WORK TASK: Please copy out all lines of the entries that contain the word "restaurantId".

DATA:
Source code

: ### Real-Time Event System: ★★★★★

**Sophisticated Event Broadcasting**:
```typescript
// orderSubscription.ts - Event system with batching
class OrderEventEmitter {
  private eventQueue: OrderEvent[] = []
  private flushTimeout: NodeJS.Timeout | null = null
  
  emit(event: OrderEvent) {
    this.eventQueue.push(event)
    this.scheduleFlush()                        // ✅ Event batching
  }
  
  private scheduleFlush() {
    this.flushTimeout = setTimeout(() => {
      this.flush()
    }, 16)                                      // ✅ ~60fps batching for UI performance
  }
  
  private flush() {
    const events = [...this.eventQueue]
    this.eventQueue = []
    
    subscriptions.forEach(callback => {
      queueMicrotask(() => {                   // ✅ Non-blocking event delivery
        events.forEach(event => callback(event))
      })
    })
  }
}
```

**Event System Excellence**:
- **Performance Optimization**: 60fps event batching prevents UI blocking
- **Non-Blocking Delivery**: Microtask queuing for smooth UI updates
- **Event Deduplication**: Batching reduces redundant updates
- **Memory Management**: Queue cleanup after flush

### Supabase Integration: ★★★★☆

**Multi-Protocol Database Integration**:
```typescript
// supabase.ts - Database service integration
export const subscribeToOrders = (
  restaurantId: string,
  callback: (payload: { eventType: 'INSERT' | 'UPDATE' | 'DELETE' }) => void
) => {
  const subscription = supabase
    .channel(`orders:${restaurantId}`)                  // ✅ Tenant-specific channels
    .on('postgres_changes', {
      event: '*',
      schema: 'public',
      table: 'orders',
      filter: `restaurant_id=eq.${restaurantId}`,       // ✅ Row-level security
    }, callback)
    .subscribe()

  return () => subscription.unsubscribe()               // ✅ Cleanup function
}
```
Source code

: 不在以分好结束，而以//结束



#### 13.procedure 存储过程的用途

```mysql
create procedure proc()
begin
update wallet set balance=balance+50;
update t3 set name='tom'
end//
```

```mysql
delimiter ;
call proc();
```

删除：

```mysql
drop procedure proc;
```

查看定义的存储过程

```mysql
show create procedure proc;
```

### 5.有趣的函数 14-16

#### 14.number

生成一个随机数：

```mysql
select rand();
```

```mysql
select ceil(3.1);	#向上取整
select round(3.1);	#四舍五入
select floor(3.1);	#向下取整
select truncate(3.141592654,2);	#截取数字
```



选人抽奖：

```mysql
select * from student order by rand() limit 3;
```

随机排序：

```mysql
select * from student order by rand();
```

REPLY TO THE EXERCISE:
  restaurantId: string,
    .channel(`orders:${restaurantId}`)                  // ✅ Tenant-specific channels
      filter: `restaurant_id=eq.${restaurantId}`,       // ✅ Row-level security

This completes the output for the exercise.